Your instructions — Show each line from the listing that includes the word "Squamous".

Records to process —
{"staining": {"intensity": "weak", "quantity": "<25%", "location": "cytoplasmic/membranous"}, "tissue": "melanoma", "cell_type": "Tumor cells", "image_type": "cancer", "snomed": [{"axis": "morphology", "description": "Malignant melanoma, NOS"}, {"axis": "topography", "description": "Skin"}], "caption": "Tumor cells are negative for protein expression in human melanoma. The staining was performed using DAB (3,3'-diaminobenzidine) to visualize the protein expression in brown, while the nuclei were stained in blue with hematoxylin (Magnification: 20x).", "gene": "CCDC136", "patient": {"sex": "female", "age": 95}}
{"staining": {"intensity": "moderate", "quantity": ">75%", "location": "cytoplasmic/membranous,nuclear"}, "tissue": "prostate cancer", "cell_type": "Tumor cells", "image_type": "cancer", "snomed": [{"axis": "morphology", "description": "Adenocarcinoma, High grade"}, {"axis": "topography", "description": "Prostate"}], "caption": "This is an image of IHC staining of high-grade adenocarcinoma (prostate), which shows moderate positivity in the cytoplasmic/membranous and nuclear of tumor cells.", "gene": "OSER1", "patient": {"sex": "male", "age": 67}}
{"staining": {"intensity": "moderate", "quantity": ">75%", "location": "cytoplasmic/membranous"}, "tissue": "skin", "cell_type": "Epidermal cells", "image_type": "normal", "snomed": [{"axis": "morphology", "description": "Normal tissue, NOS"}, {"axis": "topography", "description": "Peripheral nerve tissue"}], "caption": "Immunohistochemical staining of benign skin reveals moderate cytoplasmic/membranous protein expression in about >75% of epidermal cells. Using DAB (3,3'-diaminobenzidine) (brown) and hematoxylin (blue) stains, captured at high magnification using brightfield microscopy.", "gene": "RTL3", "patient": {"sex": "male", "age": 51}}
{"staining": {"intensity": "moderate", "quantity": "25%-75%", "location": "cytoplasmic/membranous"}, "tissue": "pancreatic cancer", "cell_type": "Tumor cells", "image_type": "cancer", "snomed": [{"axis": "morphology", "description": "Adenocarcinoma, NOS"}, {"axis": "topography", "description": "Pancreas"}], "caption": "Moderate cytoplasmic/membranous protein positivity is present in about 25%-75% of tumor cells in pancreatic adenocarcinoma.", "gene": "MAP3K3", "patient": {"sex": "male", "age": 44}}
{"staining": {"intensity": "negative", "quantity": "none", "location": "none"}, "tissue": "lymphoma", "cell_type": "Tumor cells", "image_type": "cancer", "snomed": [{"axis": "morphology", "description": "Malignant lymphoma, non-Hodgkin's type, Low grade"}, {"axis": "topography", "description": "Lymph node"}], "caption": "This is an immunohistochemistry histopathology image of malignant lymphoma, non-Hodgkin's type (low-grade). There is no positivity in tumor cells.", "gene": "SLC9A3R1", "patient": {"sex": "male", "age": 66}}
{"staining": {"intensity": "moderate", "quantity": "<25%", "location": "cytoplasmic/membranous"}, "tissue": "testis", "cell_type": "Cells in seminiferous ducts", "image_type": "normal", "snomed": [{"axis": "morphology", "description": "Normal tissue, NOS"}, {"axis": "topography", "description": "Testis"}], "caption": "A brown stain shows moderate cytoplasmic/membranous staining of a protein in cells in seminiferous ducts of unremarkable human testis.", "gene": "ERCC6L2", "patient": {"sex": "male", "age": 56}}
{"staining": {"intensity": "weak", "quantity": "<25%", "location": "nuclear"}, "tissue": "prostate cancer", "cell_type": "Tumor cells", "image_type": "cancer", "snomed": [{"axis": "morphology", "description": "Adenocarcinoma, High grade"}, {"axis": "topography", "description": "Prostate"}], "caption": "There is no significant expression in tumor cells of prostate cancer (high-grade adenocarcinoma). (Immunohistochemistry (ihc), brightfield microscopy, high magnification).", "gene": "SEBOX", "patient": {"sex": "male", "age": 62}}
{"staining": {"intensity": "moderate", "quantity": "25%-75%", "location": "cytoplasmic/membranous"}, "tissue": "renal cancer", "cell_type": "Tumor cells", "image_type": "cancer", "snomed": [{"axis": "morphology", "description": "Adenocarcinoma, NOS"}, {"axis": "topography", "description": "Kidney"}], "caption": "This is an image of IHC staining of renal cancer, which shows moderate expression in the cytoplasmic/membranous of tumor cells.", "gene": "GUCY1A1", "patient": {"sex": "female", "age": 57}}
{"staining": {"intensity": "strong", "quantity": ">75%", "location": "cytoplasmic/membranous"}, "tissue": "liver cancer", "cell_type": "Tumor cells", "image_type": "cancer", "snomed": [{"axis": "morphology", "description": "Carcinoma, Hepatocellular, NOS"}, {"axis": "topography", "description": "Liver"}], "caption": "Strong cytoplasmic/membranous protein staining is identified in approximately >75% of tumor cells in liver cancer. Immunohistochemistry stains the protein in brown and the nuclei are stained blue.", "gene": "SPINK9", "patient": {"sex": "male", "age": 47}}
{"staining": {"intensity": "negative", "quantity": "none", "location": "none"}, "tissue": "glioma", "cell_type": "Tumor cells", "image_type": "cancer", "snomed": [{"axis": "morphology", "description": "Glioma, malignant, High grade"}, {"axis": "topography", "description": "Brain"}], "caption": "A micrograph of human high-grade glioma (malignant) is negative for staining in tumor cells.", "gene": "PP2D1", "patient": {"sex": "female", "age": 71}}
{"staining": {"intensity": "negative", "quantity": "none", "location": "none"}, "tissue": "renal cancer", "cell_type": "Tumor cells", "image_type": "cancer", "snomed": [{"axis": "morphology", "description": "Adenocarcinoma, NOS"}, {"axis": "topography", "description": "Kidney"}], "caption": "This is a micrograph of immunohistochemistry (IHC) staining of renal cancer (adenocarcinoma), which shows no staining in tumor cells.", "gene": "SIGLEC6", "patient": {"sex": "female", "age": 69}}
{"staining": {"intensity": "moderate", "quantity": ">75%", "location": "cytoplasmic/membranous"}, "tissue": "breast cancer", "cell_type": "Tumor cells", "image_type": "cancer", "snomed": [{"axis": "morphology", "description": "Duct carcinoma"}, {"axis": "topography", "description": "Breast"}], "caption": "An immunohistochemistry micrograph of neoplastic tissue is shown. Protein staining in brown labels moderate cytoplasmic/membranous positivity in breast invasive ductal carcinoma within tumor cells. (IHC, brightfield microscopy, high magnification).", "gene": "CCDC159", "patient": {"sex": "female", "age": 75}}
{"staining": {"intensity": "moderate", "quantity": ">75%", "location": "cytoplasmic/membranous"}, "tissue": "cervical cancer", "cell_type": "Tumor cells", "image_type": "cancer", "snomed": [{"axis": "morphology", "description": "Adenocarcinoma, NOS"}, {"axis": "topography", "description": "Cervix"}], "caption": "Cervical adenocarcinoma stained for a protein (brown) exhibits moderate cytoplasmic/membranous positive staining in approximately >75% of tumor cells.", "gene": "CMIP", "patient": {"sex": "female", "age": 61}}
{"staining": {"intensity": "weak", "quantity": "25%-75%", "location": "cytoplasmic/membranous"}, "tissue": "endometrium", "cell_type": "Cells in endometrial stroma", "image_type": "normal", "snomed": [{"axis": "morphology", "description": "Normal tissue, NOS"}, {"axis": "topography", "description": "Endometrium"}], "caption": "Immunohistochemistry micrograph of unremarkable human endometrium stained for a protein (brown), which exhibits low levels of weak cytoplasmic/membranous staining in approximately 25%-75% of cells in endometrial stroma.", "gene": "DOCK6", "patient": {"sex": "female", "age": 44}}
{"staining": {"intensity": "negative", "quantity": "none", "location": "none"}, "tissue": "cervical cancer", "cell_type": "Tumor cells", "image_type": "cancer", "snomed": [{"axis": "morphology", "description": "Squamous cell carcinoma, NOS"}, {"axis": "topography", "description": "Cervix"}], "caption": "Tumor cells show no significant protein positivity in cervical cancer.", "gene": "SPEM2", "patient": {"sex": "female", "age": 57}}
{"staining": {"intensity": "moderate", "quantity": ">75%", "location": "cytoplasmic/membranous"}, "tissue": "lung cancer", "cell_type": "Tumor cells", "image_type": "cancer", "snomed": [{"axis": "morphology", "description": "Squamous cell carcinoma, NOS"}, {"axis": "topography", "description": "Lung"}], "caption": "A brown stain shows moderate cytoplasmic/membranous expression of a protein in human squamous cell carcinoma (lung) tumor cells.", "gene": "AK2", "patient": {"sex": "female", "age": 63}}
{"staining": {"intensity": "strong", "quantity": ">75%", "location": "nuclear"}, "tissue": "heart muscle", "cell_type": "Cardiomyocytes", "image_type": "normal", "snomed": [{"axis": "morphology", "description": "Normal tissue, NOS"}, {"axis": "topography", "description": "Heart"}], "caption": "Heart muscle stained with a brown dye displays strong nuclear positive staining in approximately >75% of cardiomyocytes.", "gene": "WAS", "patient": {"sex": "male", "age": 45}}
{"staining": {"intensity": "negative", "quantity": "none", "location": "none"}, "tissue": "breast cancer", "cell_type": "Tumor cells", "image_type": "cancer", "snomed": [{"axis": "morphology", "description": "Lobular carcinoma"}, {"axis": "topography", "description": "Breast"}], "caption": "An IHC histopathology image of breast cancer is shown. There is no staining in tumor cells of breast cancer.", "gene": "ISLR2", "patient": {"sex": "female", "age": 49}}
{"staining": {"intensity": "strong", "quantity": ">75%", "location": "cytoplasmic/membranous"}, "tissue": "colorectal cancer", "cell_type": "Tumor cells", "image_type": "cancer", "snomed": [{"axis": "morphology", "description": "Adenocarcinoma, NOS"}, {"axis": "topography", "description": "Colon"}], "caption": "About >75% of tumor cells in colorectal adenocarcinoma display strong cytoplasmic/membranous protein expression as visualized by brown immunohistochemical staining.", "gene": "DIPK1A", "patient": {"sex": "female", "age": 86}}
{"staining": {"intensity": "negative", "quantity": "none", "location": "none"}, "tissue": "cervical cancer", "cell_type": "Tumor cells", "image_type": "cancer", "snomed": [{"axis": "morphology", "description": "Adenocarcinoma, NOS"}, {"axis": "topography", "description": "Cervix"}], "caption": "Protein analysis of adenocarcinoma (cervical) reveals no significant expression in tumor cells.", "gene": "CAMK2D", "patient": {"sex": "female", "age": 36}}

Answer to this exercise —
{"staining": {"intensity": "negative", "quantity": "none", "location": "none"}, "tissue": "cervical cancer", "cell_type": "Tumor cells", "image_type": "cancer", "snomed": [{"axis": "morphology", "description": "Squamous cell carcinoma, NOS"}, {"axis": "topography", "description": "Cervix"}], "caption": "Tumor cells show no significant protein positivity in cervical cancer.", "gene": "SPEM2", "patient": {"sex": "female", "age": 57}}
{"staining": {"intensity": "moderate", "quantity": ">75%", "location": "cytoplasmic/membranous"}, "tissue": "lung cancer", "cell_type": "Tumor cells", "image_type": "cancer", "snomed": [{"axis": "morphology", "description": "Squamous cell carcinoma, NOS"}, {"axis": "topography", "description": "Lung"}], "caption": "A brown stain shows moderate cytoplasmic/membranous expression of a protein in human squamous cell carcinoma (lung) tumor cells.", "gene": "AK2", "patient": {"sex": "female", "age": 63}}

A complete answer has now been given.